Alors j’ai été déçu, comme tous les chestertoniens, par la décision de l'évêque de Northampton, de ne pas soutenir la cause de la future béatification de l’apologiste. Et j’ai été, comme tous les chesteroniens, gêné par les trois raisons qu’il en donnait : certes l’absence de miracle attribuable était embarrassante, comme les interrogations de l'évêque au sujet de sa spiritualité. Mais l’accusation d’antisémitisme était, elle, clairement infamante — c’est l’opinion des chestertoniens en général, quoiqu’il est apparemment facile d’exhiber des preuves écrites du contraire.

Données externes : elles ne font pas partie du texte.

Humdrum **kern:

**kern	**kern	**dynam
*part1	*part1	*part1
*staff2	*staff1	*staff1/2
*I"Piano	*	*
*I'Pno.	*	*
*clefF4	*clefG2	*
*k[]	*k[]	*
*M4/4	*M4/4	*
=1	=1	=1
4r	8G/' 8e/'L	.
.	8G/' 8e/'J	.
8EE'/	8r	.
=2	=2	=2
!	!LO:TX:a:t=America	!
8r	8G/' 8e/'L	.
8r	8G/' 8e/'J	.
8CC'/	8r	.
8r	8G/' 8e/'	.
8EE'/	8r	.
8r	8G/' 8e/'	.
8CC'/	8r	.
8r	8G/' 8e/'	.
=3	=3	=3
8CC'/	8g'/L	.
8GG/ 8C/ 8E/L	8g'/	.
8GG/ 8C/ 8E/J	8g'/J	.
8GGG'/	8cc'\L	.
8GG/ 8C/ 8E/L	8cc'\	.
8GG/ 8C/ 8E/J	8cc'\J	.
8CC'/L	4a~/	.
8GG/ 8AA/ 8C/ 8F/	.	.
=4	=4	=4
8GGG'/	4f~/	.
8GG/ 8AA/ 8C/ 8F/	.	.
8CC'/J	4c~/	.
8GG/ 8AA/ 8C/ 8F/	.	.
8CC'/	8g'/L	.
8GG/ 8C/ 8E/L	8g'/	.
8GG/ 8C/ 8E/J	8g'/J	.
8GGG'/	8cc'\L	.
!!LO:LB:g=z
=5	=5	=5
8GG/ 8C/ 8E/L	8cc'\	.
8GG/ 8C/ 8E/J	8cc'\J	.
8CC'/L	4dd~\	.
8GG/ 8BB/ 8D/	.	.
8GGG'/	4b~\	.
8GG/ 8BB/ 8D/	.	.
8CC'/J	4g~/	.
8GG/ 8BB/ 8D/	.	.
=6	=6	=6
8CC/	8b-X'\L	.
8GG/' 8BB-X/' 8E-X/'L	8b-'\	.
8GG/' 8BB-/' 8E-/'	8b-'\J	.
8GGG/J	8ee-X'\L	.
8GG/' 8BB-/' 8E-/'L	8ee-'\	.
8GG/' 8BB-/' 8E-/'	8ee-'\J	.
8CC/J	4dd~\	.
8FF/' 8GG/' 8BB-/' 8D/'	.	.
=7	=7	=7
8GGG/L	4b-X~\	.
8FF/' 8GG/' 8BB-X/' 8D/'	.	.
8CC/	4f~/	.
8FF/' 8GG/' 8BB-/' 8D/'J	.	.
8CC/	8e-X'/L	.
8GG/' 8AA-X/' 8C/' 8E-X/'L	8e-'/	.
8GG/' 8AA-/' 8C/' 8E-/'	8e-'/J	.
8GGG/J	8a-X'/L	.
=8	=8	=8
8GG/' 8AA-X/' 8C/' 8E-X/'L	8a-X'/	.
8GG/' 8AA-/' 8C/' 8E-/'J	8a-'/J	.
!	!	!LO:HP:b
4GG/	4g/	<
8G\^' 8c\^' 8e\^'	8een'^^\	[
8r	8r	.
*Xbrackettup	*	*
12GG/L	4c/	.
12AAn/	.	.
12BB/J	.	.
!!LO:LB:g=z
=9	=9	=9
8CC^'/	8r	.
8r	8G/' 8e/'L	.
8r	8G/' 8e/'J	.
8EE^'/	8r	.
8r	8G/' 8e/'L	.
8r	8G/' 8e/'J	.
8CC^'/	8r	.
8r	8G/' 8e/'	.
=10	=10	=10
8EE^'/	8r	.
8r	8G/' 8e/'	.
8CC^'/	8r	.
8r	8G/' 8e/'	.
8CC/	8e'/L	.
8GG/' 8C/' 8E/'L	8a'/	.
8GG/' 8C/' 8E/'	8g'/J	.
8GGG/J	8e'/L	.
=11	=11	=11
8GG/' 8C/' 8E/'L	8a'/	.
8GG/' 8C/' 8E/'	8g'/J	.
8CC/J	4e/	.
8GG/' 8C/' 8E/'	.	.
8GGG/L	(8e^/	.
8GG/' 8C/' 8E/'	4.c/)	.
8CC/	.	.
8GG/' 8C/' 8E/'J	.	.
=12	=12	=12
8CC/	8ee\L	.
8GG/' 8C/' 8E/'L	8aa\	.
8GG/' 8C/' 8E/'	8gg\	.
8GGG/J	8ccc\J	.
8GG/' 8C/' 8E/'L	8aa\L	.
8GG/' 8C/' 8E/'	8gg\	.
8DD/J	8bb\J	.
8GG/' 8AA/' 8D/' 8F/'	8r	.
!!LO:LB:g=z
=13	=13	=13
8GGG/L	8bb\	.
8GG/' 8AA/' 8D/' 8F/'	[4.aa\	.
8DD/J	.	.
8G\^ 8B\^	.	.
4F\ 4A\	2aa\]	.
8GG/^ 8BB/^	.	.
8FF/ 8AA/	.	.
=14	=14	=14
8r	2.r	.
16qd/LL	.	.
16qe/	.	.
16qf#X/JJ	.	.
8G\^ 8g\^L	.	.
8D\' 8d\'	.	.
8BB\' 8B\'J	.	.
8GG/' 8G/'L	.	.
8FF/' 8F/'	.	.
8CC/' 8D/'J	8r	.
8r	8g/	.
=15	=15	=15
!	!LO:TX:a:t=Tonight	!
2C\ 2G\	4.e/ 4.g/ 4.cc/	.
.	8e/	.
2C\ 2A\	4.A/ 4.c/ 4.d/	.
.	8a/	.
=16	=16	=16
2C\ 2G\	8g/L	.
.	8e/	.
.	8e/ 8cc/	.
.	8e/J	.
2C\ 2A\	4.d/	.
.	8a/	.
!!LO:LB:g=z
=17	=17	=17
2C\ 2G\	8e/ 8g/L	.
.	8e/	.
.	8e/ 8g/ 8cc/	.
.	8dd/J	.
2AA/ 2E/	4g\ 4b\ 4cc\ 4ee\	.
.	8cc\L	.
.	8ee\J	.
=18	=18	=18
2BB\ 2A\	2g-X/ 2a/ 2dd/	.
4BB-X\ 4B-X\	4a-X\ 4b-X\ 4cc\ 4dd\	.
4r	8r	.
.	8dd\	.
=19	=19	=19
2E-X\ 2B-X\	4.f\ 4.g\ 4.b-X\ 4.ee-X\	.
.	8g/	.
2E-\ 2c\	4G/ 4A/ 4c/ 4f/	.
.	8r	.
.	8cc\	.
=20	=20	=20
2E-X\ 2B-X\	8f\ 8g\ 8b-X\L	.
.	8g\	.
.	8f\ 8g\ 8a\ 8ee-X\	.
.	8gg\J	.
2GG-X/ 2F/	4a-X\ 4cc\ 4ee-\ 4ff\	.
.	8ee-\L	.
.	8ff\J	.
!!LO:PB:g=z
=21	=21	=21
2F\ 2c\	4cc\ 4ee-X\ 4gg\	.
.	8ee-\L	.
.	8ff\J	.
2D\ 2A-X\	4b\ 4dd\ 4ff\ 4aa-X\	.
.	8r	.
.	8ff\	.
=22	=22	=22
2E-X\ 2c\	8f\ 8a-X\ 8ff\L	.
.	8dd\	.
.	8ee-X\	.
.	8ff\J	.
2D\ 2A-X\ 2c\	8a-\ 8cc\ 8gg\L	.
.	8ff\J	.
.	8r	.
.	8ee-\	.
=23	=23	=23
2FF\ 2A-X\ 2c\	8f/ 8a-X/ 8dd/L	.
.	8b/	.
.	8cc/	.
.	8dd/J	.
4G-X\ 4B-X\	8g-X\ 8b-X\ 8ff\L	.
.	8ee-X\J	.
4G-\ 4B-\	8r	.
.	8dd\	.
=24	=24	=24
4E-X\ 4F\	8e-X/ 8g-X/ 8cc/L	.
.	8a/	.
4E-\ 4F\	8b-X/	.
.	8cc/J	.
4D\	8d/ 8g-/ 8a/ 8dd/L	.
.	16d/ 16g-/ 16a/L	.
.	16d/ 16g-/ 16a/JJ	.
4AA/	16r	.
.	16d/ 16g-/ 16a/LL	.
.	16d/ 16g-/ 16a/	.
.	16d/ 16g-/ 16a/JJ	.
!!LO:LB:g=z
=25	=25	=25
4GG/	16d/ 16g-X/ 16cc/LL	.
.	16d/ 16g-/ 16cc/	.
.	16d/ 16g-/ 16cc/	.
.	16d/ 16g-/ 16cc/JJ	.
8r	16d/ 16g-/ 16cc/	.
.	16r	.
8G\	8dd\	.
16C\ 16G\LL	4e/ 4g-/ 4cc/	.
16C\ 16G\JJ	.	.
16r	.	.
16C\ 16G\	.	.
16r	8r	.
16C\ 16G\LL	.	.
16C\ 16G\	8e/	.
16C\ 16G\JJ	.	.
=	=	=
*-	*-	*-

Mais l’homme, énorme, n’est pas un autre Céline. On pourrait à la rigueur le comparer à Bloy, auteur d’un Salut par les juifs dont on pourrait sans difficulté extraire des d’aphorismes antisémites, lesquels refléteraient pourtant assez mal l’esprit de l’ouvrage.

Larbaud, qui le connaissait bien, notait cependant qu’il y avait chez Chesterton, malgré sa bonhomie quelque chose de l’inquisiteur.

Que peut-on répondre, alors, à la fin de non recevoir de l'évêque de Northampton ? Qu’il y a chez Chesterton, sans doute, une sorte de fureur, qui a pu l’entraîner souvent jusqu’aux faux-pas de la caricature. Ainsi, même dans son portrait du doux Saint François d’Assise, des éloges de l’inquisition lui échappent. Mais s’il est vrai que, peut-être, sa vie spirituelle laissait à désirer, c’est probablement qu’il était trop occupé à écrire, et enragé à polémiquer contre les païens innombrables du positivisme triomphant, pour avoir le temps de prier. Chesterton ne sera pas un saint, et ce sera à nous, ses lecteurs, l’insolite communauté des chestertoniens, à intercéder sans fin pour lui, en lui pardonnant tous ses excès, comme prix de son génie inégalable, et un peu monstrueux.